-- Data supplied follows --

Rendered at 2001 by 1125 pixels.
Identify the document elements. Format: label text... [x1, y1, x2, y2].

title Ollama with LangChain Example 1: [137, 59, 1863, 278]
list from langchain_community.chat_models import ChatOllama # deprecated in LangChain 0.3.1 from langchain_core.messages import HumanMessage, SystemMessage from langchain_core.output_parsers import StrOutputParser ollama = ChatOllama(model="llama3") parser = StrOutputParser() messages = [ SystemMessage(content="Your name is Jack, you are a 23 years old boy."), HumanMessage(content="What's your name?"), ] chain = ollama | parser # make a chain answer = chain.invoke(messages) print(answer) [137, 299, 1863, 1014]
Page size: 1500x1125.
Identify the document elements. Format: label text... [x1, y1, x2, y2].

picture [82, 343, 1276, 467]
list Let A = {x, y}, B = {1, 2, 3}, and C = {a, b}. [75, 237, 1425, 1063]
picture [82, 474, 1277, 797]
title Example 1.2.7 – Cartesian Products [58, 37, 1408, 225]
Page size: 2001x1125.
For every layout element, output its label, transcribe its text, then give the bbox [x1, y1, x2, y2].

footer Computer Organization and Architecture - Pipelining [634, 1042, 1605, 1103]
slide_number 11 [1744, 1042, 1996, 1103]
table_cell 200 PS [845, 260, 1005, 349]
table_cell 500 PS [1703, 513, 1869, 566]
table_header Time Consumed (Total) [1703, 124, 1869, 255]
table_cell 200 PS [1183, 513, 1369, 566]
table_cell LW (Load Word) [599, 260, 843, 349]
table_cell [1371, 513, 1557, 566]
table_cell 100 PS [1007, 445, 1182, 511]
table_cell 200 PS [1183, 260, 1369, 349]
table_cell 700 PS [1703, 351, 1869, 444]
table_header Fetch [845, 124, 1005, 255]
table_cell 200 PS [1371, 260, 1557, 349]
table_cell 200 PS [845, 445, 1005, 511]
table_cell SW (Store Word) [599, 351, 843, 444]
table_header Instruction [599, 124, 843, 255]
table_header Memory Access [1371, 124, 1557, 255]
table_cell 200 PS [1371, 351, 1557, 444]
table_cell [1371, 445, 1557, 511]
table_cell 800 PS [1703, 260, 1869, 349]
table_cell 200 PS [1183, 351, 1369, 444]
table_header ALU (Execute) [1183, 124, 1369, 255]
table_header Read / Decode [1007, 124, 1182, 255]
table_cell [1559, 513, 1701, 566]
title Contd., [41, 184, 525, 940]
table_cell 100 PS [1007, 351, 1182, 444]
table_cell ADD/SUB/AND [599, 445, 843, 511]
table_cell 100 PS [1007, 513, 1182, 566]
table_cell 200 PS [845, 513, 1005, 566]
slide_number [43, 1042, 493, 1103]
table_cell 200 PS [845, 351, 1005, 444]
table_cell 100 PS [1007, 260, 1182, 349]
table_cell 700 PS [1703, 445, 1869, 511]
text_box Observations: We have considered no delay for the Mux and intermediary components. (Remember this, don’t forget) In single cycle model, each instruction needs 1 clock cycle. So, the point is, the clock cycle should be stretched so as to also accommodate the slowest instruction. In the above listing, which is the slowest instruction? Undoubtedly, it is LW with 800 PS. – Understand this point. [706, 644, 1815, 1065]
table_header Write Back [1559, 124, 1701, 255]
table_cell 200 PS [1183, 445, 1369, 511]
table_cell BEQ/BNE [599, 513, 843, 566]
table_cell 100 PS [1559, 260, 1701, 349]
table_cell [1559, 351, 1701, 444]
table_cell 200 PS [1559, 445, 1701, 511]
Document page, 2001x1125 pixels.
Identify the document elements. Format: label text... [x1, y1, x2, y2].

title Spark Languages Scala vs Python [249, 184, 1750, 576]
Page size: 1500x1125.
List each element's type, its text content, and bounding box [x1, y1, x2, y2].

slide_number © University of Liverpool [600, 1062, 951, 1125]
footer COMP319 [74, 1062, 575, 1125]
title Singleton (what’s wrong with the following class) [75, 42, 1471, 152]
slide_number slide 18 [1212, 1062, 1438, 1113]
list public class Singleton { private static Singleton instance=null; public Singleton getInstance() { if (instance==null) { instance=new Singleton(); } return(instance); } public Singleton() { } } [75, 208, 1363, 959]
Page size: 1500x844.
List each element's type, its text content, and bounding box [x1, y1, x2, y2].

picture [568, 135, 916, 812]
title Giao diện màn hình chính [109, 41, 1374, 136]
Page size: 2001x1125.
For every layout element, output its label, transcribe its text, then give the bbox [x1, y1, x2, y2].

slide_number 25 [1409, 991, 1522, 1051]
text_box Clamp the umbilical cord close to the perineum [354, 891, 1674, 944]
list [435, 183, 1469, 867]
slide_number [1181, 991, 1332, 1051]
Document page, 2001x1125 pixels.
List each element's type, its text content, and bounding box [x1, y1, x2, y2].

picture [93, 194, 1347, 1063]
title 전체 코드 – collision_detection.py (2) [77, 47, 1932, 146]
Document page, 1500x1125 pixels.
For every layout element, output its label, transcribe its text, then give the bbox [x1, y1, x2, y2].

-- Data supplied concluded --

Copy out every record exactly; leave nothing out.

Solution for this problem:
Rendered at 2001 by 1125 pixels.
Identify the document elements. Format: label text... [x1, y1, x2, y2].

title Ollama with LangChain Example 1: [137, 59, 1863, 278]
list from langchain_community.chat_models import ChatOllama # deprecated in LangChain 0.3.1 from langchain_core.messages import HumanMessage, SystemMessage from langchain_core.output_parsers import StrOutputParser ollama = ChatOllama(model="llama3") parser = StrOutputParser() messages = [ SystemMessage(content="Your name is Jack, you are a 23 years old boy."), HumanMessage(content="What's your name?"), ] chain = ollama | parser # make a chain answer = chain.invoke(messages) print(answer) [137, 299, 1863, 1014]
Page size: 1500x1125.
Identify the document elements. Format: label text... [x1, y1, x2, y2].

picture [82, 343, 1276, 467]
list Let A = {x, y}, B = {1, 2, 3}, and C = {a, b}. [75, 237, 1425, 1063]
picture [82, 474, 1277, 797]
title Example 1.2.7 – Cartesian Products [58, 37, 1408, 225]
Page size: 2001x1125.
For every layout element, output its label, transcribe its text, then give the bbox [x1, y1, x2, y2].

footer Computer Organization and Architecture - Pipelining [634, 1042, 1605, 1103]
slide_number 11 [1744, 1042, 1996, 1103]
table_cell 200 PS [845, 260, 1005, 349]
table_cell 500 PS [1703, 513, 1869, 566]
table_header Time Consumed (Total) [1703, 124, 1869, 255]
table_cell 200 PS [1183, 513, 1369, 566]
table_cell LW (Load Word) [599, 260, 843, 349]
table_cell [1371, 513, 1557, 566]
table_cell 100 PS [1007, 445, 1182, 511]
table_cell 200 PS [1183, 260, 1369, 349]
table_cell 700 PS [1703, 351, 1869, 444]
table_header Fetch [845, 124, 1005, 255]
table_cell 200 PS [1371, 260, 1557, 349]
table_cell 200 PS [845, 445, 1005, 511]
table_cell SW (Store Word) [599, 351, 843, 444]
table_header Instruction [599, 124, 843, 255]
table_header Memory Access [1371, 124, 1557, 255]
table_cell 200 PS [1371, 351, 1557, 444]
table_cell [1371, 445, 1557, 511]
table_cell 800 PS [1703, 260, 1869, 349]
table_cell 200 PS [1183, 351, 1369, 444]
table_header ALU (Execute) [1183, 124, 1369, 255]
table_header Read / Decode [1007, 124, 1182, 255]
table_cell [1559, 513, 1701, 566]
title Contd., [41, 184, 525, 940]
table_cell 100 PS [1007, 351, 1182, 444]
table_cell ADD/SUB/AND [599, 445, 843, 511]
table_cell 100 PS [1007, 513, 1182, 566]
table_cell 200 PS [845, 513, 1005, 566]
slide_number [43, 1042, 493, 1103]
table_cell 200 PS [845, 351, 1005, 444]
table_cell 100 PS [1007, 260, 1182, 349]
table_cell 700 PS [1703, 445, 1869, 511]
text_box Observations: We have considered no delay for the Mux and intermediary components. (Remember this, don’t forget) In single cycle model, each instruction needs 1 clock cycle. So, the point is, the clock cycle should be stretched so as to also accommodate the slowest instruction. In the above listing, which is the slowest instruction? Undoubtedly, it is LW with 800 PS. – Understand this point. [706, 644, 1815, 1065]
table_header Write Back [1559, 124, 1701, 255]
table_cell 200 PS [1183, 445, 1369, 511]
table_cell BEQ/BNE [599, 513, 843, 566]
table_cell 100 PS [1559, 260, 1701, 349]
table_cell [1559, 351, 1701, 444]
table_cell 200 PS [1559, 445, 1701, 511]
Document page, 2001x1125 pixels.
Identify the document elements. Format: label text... [x1, y1, x2, y2].

title Spark Languages Scala vs Python [249, 184, 1750, 576]
Page size: 1500x1125.
List each element's type, its text content, and bounding box [x1, y1, x2, y2].

slide_number © University of Liverpool [600, 1062, 951, 1125]
footer COMP319 [74, 1062, 575, 1125]
title Singleton (what’s wrong with the following class) [75, 42, 1471, 152]
slide_number slide 18 [1212, 1062, 1438, 1113]
list public class Singleton { private static Singleton instance=null; public Singleton getInstance() { if (instance==null) { instance=new Singleton(); } return(instance); } public Singleton() { } } [75, 208, 1363, 959]
Page size: 1500x844.
List each element's type, its text content, and bounding box [x1, y1, x2, y2].

picture [568, 135, 916, 812]
title Giao diện màn hình chính [109, 41, 1374, 136]
Page size: 2001x1125.
For every layout element, output its label, transcribe its text, then give the bbox [x1, y1, x2, y2].

slide_number 25 [1409, 991, 1522, 1051]
text_box Clamp the umbilical cord close to the perineum [354, 891, 1674, 944]
list [435, 183, 1469, 867]
slide_number [1181, 991, 1332, 1051]
Document page, 2001x1125 pixels.
List each element's type, its text content, and bounding box [x1, y1, x2, y2].

picture [93, 194, 1347, 1063]
title 전체 코드 – collision_detection.py (2) [77, 47, 1932, 146]
Document page, 1500x1125 pixels.
For every layout element, output its label, transcribe its text, then give the bbox [x1, y1, x2, y2].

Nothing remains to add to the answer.